**文本片段:**

※

近年来,银作为生物安全性高、稳定性好的材料引起广泛关注,纳米材料因其独特的量子效应、小尺寸效应以及比较大的比表面积表现出很多特有的性质,引起人们广泛的研究兴趣。近年来,人们越来越多的把目光放在纳米材料的性质及应用上,纳米银(AgNP)的生理活性作用也引起了人们的高度注意。在已报道的文献中,人们发现AgNP不但具有明显的抗菌活性,还有抗病毒、抗肿瘤等生物活性。如:Gopinath等报道了AgNP可以使细胞内的线粒体膜通透性发生改变,从而促进肿瘤细胞的凋亡;Verma等也发现AgNP具有较好的抗癌活性;Youngs等报道了AgNP对乳腺癌细胞的抑制杀伤作用。但是AgNP作为一种刚性的无机纳米材料较难进入细胞,令其治疗应用受到较大的限制。
穿膜肽是一段富含精氨酸的生物活性多肽,体内体外实验都验证了不同种类的穿膜肽具有良好的快速穿膜进入细胞的作用。穿膜肽还可以与生物大分子和纳米粒子通过化学偶联的方法结合从而促进它们进入细胞和动物的组织,同时并不影响所携带蛋白质的生物活性。穿膜肽(细胞穿膜肽(cell-penetrating peptides,CPPs)),是一类小于30个氨基酸的多肽,它们可以以能量依赖的方式进入细胞。这类肽在文献报道中有不同的名称,例如膜移位序列(membrane translocation sequence,MTS)是另一种常用来描述这些多肽穿细胞膜能力的名称。CPPs来源于某些蛋白质的蛋白转导域(proteintransduction domains,PTD)部分,顾名思义,这段结构域在蛋白质中起转导作用,CPPs又被称为PTD。1988年,Green等人观察到人类获得性免疫缺陷病毒HIV-1中Tat蛋白能引起活细胞内化作用而产生穿膜作用,随后发现了一段86个氨基酸长度的活性片段Tat-86。几年之后有文献报道果蝇的触角足蛋白中60个氨基酸的同源结构域也能穿透细胞膜。为了研究清楚内化作用的驱动力,人们对同源结构域进行定点突变,发现第三个螺旋结构是穿膜所必需的,继而发现了这类穿膜蛋白的基本序列YGRKKRRQRRR。它是一段由11个氨基酸组成的富含精氨酸的多肽,是目前研究应用最为广泛的穿膜肽。因此我们首次提出这样一个新策略,即基于穿膜肽修饰技术来提高AgNP的穿越细胞的能力,从而增强AgNP对多药耐药肿瘤细胞的细胞毒作用。同时,由于纳米银的纳米尺寸效应,它超出了多药耐药细胞膜药物外排转运蛋白的转运能力,令药物外排蛋白不能有效地将纳米银药物外排出细胞外,从而使纳米银药物在肿瘤细胞内维持有效的浓度,发挥杀灭肿瘤作用。

※

**任务内容:**
A - 请把关于纳米银与穿膜肽的文段中从“近年来,银作为生物安全性高、”一直到“令其治疗应用受到较大的限制。”的全部内容原样照抄下来。
B - 根据关于纳米银与穿膜肽的文段,目前研究应用最为广泛的穿膜肽由多少个氨基酸组成?
C - 续写关于纳米银与穿膜肽的文段,从它的最后一句之后接着写下去。
列表是一份单独的材料,与上面的文段无关。

※

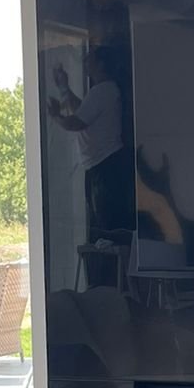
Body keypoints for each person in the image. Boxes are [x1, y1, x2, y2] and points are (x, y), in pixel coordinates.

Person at [46, 44, 133, 260]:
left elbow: (76, 122)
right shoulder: (104, 91)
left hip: (105, 165)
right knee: (105, 224)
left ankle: (110, 274)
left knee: (108, 227)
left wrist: (55, 115)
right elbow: (83, 109)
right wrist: (64, 88)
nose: (85, 62)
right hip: (100, 164)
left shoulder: (103, 90)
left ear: (102, 64)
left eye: (90, 59)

※

**参考答案:**
A -
近年来,银作为生物安全性高、稳定性好的材料引起广泛关注,纳米材料因其独特的量子效应、小尺寸效应以及比较大的比表面积表现出很多特有的性质,引起人们广泛的研究兴趣。近年来,人们越来越多的把目光放在纳米材料的性质及应用上,纳米银(AgNP)的生理活性作用也引起了人们的高度注意。在已报道的文献中,人们发现AgNP不但具有明显的抗菌活性,还有抗病毒、抗肿瘤等生物活性。如:Gopinath等报道了AgNP可以使细胞内的线粒体膜通透性发生改变,从而促进肿瘤细胞的凋亡;Verma等也发现AgNP具有较好的抗癌活性;Youngs等报道了AgNP对乳腺癌细胞的抑制杀伤作用。但是AgNP作为一种刚性的无机纳米材料较难进入细胞,令其治疗应用受到较大的限制。

B - 11个氨基酸。

C -
目前AgNP本身作为一个金属纳米材料,其对生物膜的穿透效果不是很好,因此只是单纯的用AgNP作为纳米药物,其入胞效果欠佳,从而不能很好发挥作用。将具有生物活性的穿膜肽连接在AgNP上后,可以在很大程度提高AgNP穿过生物膜进入细胞的效率,从而使AgNP的抗肿瘤效果得到较大程度的发挥。但是现有技术中,用生物活性多肽来修饰AgNP粒子还存在多肽与金属纳米材料难以直接进行表面修饰的问题。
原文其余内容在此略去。